The reports are now suggesting the firm is moving on from its investment. According to New Model Adviser report, the firm has already appointed advisers to oversee a possible sale. Fenchurch Advisory Partners will be looking at the possible suitors and help the firm make the most of the deal.
After the firm acquired Cofunds, it was looking to provide the fund platform with a new phase of growth. Legal & General said at the time it has the right expertise in scale and distribution to strengthen the platform.
But Cofunds’ fortunes have provided to be mixed results. According to Investment Week’s report, the firm acknowledged earlier this year that it must “operationally leverage” the platform to boost profits. The company said, “In 2015, we need to operationally leverage Cofunds and increase fund flows to (Legal & General Investment Management) to generate a more meaningful profit contribution to the group and offset the managed decline in the contribution from mature savings products.”
Around 15% of Legal & General investment arm’s retail fund flows were generated by the platform. Furthermore, Cofunds saw its net assets increase by £7.8 billion to £71.9 billion in 2014. On the other hand, its net inflows fell to £5.4 billion last year.
Private Equity Firms Eyeing the Platform
Among the possible suitors are private equity firms and trade bidders. The deal would be a perfect pick for a private equity firm, with firms showing plenty of interest towards the industry in recent months.
A source familiar to the situation told New Model Adviser, “It is surprising L&G are looking to offload it, but in the right hands it could be very successful”. The source said that a main reason behind the recent troubles is the platform’s “unfocused institutional ownership structure”.

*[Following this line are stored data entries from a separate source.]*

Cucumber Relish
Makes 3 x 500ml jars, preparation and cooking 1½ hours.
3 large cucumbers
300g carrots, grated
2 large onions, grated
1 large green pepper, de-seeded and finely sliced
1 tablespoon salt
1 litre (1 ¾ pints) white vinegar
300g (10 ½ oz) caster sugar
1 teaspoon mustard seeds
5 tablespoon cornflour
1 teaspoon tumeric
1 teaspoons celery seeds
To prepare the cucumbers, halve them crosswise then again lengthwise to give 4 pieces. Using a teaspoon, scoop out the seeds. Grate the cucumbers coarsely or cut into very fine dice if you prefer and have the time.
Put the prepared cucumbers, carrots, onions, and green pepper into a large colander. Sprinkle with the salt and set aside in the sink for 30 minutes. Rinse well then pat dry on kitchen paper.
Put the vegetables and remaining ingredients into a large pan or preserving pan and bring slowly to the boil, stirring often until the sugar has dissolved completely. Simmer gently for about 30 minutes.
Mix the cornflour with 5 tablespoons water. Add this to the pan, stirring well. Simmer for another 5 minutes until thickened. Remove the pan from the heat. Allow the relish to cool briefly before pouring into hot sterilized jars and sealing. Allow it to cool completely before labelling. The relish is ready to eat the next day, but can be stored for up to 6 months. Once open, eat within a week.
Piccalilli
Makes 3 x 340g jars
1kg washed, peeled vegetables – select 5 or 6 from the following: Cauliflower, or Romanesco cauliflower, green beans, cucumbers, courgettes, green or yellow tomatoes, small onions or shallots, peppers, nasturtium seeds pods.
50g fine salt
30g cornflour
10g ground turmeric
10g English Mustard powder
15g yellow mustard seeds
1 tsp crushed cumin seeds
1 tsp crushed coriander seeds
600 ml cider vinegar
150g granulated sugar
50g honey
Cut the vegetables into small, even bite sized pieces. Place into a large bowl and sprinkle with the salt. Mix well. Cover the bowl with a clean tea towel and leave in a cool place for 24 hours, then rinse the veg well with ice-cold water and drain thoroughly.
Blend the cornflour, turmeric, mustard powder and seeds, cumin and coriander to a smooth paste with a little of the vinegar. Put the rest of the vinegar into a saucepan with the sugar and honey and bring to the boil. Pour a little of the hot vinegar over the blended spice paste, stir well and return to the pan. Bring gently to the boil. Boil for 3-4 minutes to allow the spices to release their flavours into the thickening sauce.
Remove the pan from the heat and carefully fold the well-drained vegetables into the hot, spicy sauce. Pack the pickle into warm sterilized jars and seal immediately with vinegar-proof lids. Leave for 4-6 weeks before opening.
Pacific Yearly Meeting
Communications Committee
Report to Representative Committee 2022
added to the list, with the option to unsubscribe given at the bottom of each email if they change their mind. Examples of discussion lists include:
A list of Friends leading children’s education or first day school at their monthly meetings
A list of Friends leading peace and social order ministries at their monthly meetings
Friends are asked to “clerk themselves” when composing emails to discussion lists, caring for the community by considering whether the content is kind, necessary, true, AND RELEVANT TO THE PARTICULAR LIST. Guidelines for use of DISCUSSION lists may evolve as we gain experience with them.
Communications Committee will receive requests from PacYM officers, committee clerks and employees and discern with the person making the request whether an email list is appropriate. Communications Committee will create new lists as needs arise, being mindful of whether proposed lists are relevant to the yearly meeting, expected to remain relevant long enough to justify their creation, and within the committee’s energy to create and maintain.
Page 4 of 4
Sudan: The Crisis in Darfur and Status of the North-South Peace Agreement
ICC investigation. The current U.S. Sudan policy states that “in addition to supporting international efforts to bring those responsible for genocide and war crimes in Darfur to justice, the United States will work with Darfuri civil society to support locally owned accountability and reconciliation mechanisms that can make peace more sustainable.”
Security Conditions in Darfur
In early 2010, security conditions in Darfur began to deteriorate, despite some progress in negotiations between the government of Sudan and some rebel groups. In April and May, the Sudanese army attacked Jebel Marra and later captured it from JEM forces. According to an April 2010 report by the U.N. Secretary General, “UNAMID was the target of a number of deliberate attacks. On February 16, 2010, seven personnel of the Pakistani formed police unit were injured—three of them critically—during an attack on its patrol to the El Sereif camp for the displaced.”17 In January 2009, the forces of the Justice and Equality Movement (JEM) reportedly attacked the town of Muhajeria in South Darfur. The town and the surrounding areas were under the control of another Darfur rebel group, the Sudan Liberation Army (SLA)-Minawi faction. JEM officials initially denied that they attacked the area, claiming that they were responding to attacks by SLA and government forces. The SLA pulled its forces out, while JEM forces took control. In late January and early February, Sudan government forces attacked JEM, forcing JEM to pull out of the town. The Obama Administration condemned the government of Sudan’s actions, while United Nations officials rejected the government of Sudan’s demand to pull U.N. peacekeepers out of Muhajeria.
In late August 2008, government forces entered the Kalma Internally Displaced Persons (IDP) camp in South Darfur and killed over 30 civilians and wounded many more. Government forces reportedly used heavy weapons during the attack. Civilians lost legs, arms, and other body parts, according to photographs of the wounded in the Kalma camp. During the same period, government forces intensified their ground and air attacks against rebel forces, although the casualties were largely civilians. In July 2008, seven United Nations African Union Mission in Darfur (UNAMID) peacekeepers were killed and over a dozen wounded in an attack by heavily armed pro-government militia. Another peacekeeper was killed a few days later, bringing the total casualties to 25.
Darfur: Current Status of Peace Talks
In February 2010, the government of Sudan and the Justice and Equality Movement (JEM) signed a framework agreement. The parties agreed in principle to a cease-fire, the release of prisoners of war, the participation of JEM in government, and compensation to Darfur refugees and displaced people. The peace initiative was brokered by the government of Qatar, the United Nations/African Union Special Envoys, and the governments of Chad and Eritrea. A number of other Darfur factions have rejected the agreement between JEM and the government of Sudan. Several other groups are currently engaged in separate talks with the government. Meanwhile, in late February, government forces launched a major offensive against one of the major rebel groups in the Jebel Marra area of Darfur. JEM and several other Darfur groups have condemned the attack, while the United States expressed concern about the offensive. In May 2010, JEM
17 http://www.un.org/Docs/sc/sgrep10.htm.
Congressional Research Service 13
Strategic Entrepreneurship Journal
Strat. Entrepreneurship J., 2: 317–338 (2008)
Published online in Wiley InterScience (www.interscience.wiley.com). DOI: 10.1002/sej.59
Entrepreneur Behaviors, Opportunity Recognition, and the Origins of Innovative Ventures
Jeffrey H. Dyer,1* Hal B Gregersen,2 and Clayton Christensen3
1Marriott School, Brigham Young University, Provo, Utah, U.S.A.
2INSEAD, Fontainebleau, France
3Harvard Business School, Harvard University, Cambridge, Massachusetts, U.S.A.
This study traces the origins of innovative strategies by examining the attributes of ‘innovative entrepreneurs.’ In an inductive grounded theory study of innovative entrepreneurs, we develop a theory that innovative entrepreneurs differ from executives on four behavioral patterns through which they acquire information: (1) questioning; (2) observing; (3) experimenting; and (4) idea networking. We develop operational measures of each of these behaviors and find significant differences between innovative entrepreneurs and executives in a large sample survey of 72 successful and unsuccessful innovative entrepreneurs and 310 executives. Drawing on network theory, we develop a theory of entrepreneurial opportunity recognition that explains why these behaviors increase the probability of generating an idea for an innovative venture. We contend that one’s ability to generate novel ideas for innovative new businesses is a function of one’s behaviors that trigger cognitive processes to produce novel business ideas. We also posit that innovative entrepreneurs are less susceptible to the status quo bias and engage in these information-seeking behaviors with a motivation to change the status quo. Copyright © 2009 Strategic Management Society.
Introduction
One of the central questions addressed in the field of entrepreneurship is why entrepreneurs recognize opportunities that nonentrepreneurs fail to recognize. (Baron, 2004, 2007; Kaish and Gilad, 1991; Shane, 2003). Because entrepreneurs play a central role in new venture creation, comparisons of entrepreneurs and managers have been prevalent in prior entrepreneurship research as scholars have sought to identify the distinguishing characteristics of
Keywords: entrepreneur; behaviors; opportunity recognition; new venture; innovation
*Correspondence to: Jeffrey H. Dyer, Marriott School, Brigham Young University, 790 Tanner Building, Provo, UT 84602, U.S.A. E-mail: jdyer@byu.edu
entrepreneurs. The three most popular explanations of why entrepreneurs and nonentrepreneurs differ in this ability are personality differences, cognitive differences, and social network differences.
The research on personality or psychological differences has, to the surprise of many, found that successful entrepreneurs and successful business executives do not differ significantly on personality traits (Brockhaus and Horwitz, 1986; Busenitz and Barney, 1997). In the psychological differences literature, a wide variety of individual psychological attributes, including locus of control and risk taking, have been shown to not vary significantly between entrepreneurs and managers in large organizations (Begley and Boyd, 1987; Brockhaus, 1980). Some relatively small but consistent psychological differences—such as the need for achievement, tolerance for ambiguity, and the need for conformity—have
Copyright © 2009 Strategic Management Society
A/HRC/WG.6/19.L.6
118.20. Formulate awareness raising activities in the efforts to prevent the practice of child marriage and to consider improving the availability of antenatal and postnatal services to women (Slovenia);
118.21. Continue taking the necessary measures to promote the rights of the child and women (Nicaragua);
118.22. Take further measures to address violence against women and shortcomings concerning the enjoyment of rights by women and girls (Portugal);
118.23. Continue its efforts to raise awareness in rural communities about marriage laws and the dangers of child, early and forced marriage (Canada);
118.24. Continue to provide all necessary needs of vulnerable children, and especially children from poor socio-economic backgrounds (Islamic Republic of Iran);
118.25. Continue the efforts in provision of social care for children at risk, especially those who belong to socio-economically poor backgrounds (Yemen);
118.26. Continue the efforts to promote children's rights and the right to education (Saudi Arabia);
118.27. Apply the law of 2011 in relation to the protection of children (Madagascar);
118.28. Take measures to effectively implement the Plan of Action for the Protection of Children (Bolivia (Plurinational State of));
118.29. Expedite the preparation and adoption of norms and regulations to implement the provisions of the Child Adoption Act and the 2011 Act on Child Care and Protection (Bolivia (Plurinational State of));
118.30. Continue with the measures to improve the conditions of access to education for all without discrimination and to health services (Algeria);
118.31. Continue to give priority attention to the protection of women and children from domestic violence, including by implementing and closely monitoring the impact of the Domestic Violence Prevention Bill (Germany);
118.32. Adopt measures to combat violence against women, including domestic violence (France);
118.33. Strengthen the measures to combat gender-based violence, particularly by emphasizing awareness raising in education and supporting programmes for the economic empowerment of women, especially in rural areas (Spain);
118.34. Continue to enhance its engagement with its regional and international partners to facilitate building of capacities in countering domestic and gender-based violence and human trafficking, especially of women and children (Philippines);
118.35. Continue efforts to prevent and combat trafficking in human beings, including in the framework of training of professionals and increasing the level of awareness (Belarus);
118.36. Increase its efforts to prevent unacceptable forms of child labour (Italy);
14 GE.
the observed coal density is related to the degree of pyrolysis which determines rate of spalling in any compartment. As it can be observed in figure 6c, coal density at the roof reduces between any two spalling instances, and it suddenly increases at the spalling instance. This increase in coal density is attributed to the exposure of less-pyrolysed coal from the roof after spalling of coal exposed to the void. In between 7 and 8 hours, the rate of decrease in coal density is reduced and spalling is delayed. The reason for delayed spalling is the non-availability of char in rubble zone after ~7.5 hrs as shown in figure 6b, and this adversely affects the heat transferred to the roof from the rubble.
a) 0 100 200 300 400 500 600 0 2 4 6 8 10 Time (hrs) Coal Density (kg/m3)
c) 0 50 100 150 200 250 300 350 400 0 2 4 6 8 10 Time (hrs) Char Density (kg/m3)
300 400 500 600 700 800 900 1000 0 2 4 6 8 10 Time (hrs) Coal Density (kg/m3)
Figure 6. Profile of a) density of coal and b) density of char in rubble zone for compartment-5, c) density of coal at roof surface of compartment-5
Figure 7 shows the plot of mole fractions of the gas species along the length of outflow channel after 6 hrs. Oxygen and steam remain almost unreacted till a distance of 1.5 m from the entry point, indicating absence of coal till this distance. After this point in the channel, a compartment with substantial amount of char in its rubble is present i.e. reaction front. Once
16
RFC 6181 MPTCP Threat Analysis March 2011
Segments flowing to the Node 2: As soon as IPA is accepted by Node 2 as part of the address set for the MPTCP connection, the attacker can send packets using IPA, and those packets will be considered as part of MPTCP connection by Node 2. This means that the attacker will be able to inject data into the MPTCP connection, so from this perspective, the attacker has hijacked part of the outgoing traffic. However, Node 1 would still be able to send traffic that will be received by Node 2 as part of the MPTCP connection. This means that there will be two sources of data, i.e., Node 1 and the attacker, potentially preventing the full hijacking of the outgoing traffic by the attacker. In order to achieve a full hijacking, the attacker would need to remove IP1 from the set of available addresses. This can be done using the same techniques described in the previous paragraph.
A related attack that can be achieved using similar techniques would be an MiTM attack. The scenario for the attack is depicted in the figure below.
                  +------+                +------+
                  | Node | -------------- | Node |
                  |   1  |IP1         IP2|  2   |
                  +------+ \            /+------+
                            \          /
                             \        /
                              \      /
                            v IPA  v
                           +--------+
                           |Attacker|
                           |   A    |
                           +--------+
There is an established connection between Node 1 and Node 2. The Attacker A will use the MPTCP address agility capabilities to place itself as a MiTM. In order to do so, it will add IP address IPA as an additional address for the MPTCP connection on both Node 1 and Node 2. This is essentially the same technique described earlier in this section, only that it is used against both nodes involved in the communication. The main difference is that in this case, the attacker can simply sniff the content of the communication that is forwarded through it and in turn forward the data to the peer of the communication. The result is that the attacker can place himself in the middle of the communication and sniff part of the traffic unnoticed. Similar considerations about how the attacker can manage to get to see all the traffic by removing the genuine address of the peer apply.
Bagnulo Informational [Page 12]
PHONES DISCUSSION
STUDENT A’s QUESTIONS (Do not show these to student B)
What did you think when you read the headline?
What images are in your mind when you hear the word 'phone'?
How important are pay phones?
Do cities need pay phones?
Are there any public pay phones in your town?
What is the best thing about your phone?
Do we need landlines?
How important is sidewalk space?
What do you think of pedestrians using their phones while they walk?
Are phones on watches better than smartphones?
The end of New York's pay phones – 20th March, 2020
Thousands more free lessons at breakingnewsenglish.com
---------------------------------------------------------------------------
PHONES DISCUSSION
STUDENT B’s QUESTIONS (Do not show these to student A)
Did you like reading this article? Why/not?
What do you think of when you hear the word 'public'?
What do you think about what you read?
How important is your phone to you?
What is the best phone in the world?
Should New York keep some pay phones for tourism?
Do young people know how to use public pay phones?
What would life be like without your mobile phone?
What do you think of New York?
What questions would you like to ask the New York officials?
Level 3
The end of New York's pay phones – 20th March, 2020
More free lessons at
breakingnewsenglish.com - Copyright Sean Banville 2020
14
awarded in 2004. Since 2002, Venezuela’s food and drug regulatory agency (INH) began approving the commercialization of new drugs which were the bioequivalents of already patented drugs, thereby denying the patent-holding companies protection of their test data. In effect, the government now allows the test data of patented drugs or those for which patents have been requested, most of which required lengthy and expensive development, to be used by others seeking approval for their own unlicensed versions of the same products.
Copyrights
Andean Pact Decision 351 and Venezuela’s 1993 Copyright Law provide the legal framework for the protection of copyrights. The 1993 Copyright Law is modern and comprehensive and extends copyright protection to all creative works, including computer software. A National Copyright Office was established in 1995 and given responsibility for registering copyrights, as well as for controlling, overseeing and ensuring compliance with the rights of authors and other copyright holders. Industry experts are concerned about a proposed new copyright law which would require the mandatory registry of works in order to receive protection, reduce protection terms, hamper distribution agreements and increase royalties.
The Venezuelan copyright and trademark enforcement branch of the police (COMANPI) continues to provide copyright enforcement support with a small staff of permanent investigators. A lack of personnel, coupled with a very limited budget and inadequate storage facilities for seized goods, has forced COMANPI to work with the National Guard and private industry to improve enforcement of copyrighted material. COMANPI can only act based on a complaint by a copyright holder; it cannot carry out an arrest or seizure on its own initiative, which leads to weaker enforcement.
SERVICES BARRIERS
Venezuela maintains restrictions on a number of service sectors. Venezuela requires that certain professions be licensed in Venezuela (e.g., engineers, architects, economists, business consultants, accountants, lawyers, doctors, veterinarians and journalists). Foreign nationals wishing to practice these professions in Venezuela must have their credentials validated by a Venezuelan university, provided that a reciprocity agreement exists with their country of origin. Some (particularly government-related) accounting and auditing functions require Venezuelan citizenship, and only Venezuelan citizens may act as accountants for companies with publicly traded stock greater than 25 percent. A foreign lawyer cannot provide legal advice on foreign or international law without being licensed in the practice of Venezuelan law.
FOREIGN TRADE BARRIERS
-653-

A private equity firm could be well suited to help the platform turn its fortunes. Private equity firms have outlined their interest in similar companies in the past, with platforms like Transact and 7IM attracting interest. Although the Transact interest didn’t bear fruit, it is likely Cofunds will receive similar offers during the bidding process.
Overall, the wealth and asset management sector has enjoyed a wave of merger and acquisition activity this year.
It remains to be seen whether this time private equity firms stay in the bidding process, or if Legal & General opt for a different exit option instead.